A morte repentina do influenciador Henrique Maderite, vítima de um infarto fulminante, trouxe à tona um tema importante e, muitas vezes, negligenciado: o perigo dos infartos silenciosos. Esses episódios podem se desenvolver sem sintomas claros, sendo percebidos apenas em estágios avançados ou quando já causaram danos graves, muitas vezes irreversíveis. O caso de Henrique, amplamente repercutido, destacou ainda um aspecto curioso observado pelos especialistas: a presença do Sinal de Frank, uma linha diagonal no lóbulo da orelha, que pode estar associada a um risco aumentado de doenças cardiovasculares.

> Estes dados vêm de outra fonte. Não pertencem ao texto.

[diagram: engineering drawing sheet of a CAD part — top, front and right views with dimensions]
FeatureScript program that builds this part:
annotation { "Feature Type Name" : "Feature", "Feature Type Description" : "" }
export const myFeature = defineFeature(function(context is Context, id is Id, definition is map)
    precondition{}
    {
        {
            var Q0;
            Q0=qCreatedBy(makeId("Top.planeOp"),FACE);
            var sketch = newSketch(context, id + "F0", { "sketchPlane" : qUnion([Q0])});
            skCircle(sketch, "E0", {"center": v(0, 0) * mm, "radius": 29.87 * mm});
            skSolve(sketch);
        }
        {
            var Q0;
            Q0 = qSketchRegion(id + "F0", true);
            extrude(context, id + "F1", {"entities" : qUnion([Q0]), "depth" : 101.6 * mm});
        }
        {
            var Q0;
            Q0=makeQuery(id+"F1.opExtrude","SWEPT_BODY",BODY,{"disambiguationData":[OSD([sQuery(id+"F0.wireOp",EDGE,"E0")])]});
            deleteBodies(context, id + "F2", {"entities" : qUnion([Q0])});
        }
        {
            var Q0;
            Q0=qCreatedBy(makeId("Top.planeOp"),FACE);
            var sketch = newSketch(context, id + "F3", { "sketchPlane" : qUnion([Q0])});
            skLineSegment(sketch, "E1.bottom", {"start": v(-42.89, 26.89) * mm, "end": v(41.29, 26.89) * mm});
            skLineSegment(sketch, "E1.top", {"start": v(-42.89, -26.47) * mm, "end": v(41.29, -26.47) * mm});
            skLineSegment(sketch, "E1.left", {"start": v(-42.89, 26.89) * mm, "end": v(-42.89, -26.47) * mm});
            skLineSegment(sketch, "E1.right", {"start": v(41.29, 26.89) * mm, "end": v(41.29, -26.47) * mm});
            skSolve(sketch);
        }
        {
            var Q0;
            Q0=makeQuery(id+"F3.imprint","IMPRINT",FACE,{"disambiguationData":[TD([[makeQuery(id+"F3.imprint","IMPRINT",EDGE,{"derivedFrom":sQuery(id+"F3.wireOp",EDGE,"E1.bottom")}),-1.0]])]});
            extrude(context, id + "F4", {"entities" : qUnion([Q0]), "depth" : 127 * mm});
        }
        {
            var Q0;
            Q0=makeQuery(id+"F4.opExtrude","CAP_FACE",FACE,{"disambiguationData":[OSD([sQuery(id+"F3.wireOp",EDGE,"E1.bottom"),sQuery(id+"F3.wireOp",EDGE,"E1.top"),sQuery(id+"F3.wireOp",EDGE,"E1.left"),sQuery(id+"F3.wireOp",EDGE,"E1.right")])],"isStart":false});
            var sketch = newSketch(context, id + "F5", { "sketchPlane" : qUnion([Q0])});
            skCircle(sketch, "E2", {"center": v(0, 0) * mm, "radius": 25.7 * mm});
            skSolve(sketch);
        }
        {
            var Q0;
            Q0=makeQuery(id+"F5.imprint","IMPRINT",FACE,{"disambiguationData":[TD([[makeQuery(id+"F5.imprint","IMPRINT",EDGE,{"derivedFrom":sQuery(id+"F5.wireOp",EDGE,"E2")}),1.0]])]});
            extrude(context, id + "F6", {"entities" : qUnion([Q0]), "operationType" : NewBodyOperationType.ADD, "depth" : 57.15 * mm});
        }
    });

De acordo com especialistas, o Sinal de Frank não é um diagnóstico por si só, mas funciona como um dos alertas clínicos que podem indicar predisposição a problemas cardíacos, como a aterosclerose. Essa condição, marcada pelo acúmulo de placas de gordura nas artérias, é uma das principais causas de infartos. Médicos alertam que, ao identificar essa característica, especialmente em adultos a partir dos 40 anos, é fundamental investigar outros fatores de risco, como colesterol alto, pressão elevada, diabetes e hábitos de vida.
Além disso, o infarto raramente ocorre sem sinais anteriores. Fatores como obesidade, sedentarismo, histórico familiar, tabagismo e até transtornos como ansiedade e depressão têm sido cada vez mais ligados à saúde do coração. Sintomas como dor ou aperto no peito, irradiando para o braço ou mandíbula, falta de ar, sudorese fria e náuseas devem ser levados a sério, com atendimento médico imediato.
O caso de Henrique serve como um alerta poderoso para a importância da prevenção e do cuidado contínuo com a saúde. Segundo especialistas, exames regulares e a adoção de hábitos saudáveis, como uma alimentação equilibrada e a prática de exercícios físicos, são essenciais. A mensagem é clara: o coração costuma dar sinais, mesmo que sutis, e ignorá-los pode custar caro. Prevenir nunca é opcional, mas uma necessidade.